Task item: Identify each line in the entries below that contains the string "строительства", and copy those lines in full. Matching is case-sensitive.

─── Source information

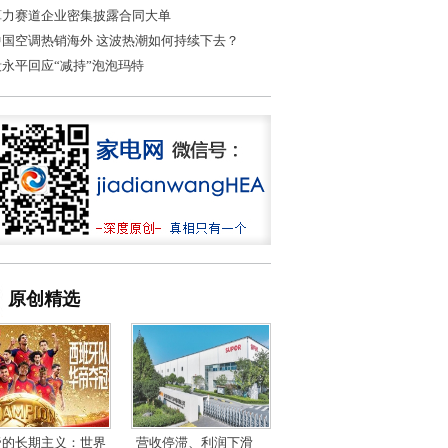
算力赛道企业密集披露合同大单
中国空调热销海外 这波热潮如何持续下去？
段永平回应“减持”泡泡玛特
原创精选
帝的长期主义：世界
营收停滞、利润下滑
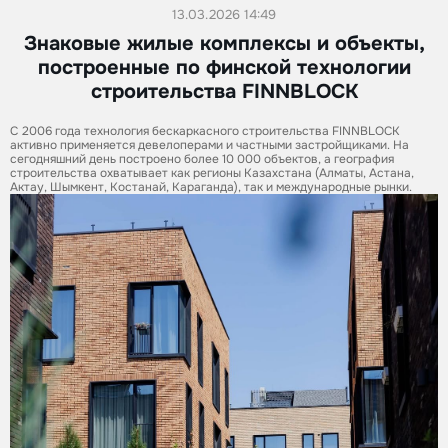
13.03.2026 14:49
Знаковые жилые комплексы и объекты,
построенные по финской технологии
строительства FINNBLOCK
С 2006 года технология бескаркасного строительства FINNBLOCK
активно применяется девелоперами и частными застройщиками. На
сегодняшний день построено более 10 000 объектов, а география
строительства охватывает как регионы Казахстана (Алматы, Астана,
Актау, Шымкент, Костанай, Караганда), так и международные рынки.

──────

Completed task:
строительства FINNBLOCK
С 2006 года технология бескаркасного строительства FINNBLOCK
строительства охватывает как регионы Казахстана (Алматы, Астана,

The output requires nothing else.